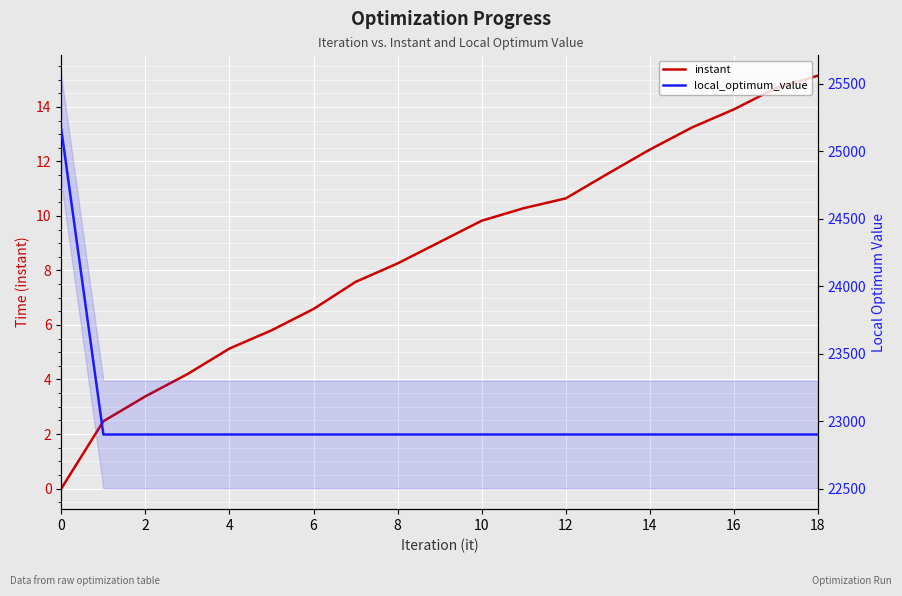

True or false: local_optimum_value and instant intersect in this chart.

False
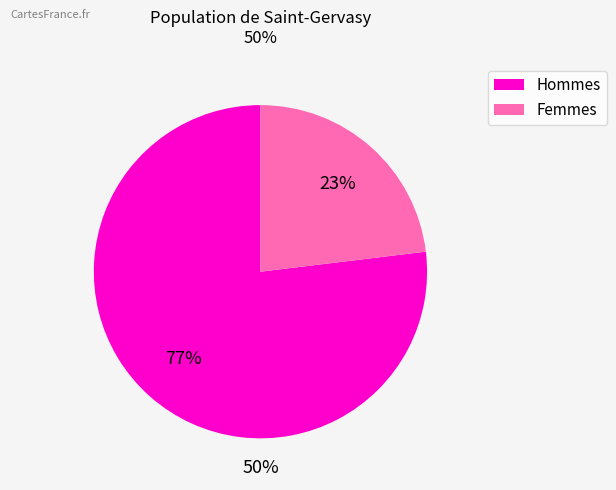

To the nearest percent, what is the average slice percentage?

50%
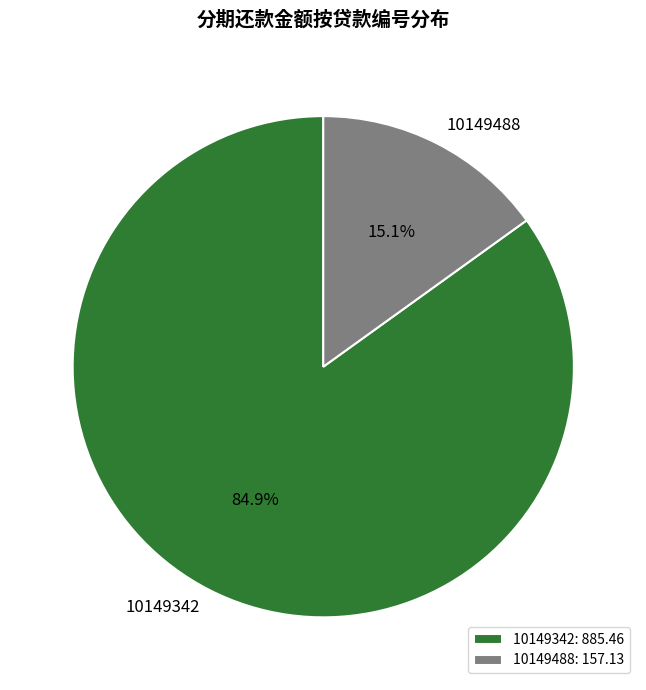

To the nearest percent, what is the combined percentage of 10149488 and 10149342?

100%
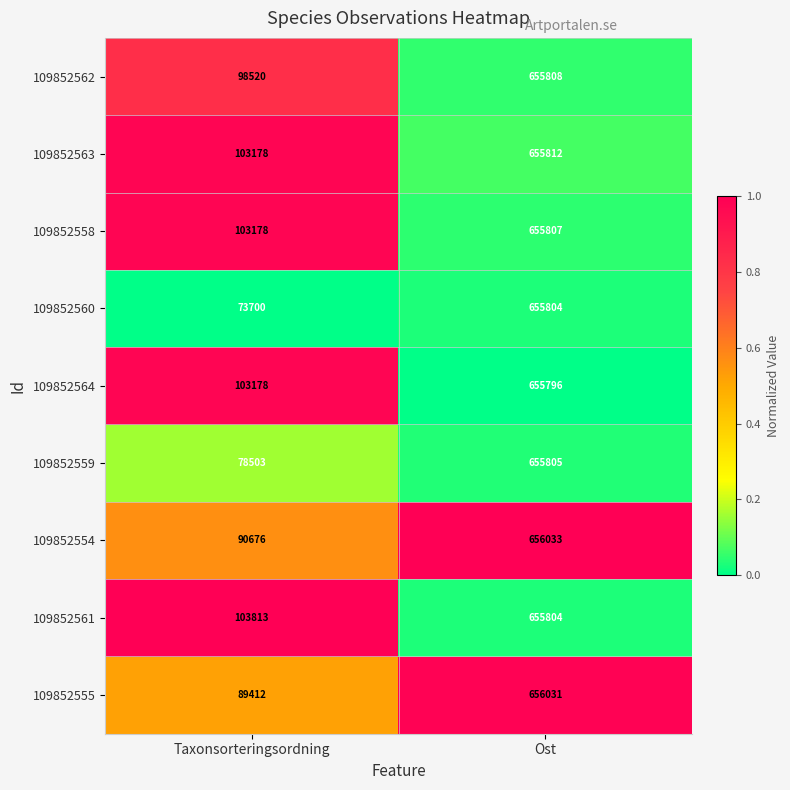

The value of 109852554 at Ost is 656033. True or false?

True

_ _ _ _

## Your goal
Reproduce every item above word for word, omitting the pictures.

## Solution to this exercise
True or false: local_optimum_value and instant intersect in this chart.

False

To the nearest percent, what is the average slice percentage?

50%

To the nearest percent, what is the combined percentage of 10149488 and 10149342?

100%

The value of 109852554 at Ost is 656033. True or false?

True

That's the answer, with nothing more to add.